Sylvanas eventually betrays him, and he restores a fragment of her soul that was torn out when Frostmourne killed her – her soul being fractured at all was news to fans, let alone it being so integral to her story. After we stopped the Jailer, Sylvanas was faced with the punishment of having to roam the Maw, a realm of eternal torment, saving the souls she committed to its depths. It’s not the worst ending possible, but the path leading up to it was so rocky that it stains the entire character.
Where the final novel leaves us
Sylvanas by Christie Golden, published March 2022, does its best to create a coherent story out of this mess. There are times where it’s genuinely quite enjoyable to read. But it feels less like a story told for its own sake, and more like an attempt to make the events in the game make some kind of coherent sense.

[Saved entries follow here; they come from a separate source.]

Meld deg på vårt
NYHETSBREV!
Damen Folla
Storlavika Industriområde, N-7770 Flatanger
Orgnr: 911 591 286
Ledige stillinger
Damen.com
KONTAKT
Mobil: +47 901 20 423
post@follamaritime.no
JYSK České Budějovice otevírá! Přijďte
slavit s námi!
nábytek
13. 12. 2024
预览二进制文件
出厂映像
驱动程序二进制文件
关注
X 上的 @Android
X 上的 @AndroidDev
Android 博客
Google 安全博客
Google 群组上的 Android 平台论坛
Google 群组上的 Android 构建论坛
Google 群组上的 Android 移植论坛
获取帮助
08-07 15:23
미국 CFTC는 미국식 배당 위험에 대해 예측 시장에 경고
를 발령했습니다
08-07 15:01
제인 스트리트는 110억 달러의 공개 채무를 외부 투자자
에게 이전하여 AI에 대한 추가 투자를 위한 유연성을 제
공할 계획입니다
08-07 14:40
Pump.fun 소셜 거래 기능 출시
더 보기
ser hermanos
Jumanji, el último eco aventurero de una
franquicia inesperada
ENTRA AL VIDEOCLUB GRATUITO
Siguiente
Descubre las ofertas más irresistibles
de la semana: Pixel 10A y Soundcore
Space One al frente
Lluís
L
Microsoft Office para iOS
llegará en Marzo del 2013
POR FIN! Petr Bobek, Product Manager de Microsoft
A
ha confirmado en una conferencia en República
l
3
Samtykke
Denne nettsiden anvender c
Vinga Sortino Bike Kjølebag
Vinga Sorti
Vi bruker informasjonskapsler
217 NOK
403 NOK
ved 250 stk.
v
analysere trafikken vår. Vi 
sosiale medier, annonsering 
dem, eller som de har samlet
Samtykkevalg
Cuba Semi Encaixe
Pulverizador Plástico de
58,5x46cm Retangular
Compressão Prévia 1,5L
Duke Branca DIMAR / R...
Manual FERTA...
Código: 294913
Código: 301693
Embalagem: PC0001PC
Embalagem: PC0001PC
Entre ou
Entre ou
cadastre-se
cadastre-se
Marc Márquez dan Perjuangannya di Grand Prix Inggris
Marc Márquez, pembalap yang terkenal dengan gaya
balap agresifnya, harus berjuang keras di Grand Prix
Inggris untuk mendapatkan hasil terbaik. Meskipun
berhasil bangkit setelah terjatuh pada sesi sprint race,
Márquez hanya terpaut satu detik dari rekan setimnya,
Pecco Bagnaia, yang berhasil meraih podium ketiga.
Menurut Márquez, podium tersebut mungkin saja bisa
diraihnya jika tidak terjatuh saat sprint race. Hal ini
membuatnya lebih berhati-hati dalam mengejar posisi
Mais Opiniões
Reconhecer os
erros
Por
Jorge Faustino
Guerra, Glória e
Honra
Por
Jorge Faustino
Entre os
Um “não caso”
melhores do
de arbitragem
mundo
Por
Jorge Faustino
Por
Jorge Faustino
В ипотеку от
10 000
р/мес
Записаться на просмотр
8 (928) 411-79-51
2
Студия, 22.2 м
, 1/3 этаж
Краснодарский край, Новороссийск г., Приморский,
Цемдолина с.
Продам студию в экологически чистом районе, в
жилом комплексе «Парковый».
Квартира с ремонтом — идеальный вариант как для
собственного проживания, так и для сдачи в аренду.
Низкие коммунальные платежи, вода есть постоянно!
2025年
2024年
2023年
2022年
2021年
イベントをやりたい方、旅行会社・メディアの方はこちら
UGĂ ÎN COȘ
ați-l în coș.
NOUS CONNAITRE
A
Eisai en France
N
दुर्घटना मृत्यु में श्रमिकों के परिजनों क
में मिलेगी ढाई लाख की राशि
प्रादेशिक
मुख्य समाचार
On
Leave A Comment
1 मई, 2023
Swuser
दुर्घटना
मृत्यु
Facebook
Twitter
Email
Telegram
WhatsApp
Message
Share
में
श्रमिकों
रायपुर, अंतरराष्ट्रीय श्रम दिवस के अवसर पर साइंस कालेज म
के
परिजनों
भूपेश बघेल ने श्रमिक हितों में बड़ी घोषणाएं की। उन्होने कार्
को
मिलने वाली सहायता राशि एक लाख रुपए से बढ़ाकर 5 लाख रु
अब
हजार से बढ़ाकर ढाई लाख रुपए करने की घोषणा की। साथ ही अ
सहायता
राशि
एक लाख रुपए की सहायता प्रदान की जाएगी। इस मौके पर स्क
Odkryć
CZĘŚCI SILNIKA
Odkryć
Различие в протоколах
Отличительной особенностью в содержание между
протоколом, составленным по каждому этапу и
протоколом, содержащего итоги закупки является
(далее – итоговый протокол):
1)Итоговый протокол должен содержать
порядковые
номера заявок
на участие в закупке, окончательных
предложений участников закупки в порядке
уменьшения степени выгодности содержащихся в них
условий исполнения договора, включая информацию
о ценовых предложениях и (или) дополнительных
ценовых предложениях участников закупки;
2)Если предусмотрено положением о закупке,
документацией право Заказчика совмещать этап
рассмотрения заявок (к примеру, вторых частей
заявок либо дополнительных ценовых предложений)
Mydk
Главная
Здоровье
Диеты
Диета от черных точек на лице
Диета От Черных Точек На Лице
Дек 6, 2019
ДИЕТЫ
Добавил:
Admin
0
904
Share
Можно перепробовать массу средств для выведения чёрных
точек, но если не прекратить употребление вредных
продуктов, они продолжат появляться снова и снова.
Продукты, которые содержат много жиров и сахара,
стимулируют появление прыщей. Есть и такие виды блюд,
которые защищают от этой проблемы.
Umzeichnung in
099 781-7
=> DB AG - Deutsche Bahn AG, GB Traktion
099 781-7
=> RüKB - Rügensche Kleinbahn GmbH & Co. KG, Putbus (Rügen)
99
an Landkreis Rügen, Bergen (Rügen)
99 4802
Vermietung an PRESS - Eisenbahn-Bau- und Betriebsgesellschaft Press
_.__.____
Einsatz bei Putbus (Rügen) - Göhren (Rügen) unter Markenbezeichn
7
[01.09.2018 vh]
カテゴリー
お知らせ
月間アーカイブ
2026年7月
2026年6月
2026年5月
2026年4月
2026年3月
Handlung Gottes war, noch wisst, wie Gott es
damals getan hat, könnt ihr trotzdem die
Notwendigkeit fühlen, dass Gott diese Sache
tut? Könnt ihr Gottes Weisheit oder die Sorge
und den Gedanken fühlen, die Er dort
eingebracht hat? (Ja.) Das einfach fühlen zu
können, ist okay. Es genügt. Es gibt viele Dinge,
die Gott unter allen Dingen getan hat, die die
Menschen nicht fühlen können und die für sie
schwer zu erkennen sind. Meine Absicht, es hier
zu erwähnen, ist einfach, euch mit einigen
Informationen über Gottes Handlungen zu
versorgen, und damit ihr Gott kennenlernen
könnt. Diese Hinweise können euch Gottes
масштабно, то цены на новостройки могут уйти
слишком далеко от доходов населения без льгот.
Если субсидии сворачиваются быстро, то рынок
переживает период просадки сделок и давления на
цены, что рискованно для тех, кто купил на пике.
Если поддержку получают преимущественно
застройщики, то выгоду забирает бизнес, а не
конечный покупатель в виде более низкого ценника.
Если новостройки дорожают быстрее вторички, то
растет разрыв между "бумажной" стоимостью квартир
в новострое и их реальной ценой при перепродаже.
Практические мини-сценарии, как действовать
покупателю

The book starts back when Sylvanas was just a child, and it follows her growth into the Ranger-General of Quel’Thalas. It details her death, the torment she faced at the hands of Arthas, and the long journey she took on the road for revenge. It gives us a lot of good context for Sylvanas, her thoughts, and her relationships with the people closest to her. There are some great scenes, but the entire book shares the same flaw — it’s forced to retroactively change how people viewed Sylvanas and her actions. Her entire life story is now repurposed to explain why she did a whole lot of war crimes and genocide.
When the Jailer shows up in Sylvanas, he speaks more on one page than he has in his entire time onscreen in the game. We learn that he met Sylvanas back during the events of Edge of Night — it just never came up in the short story, at the time, or at any point in the decade since. The Jailer and his Val’kyr show Sylvanas countless afterlives, crafting a narrative that the system of death is cruel and unfair, dividing up families and loved ones. In Shadowlands, we occasionally meet people in life who reunite after death; the Jailer is portrayed as a crafty liar for only showing Sylvanas the afterlives that confirm her worst fears.
We also learn that Sylvanas’ brother, who had been a footnote in the lore, was actually crucial to her character and her current motivations.
During the launch of Shadowlands, Sylvanas kidnapped the High King of the Alliance, Anduin Wrynn, and her sympathy for him is the eventual key that leads her to betray the Jailer. Is it because she and Anduin somehow share a special bond? Well, kind of — really, it’s that Sylvanas sees her brother, whom she failed to save from war and death, in Anduin. It’s a bond that doesn’t feel earned or justified, and instead reads like a deus ex machina the writers needed for the story to function. The novel brought her brother forward as its explanation for why she did all of this.
Sylvanas is the attempt to create a compromise out of the trainwreck of her storyline, and while it somewhat succeeds at points, it never should have been necessary. Her story has spiraled out of control over the last four years, and the convoluted tale has nearly brought the entire narrative down with it. The next expansions in the Warcraft franchise will need to reckon with this damage if there’s any chance of ever undoing it.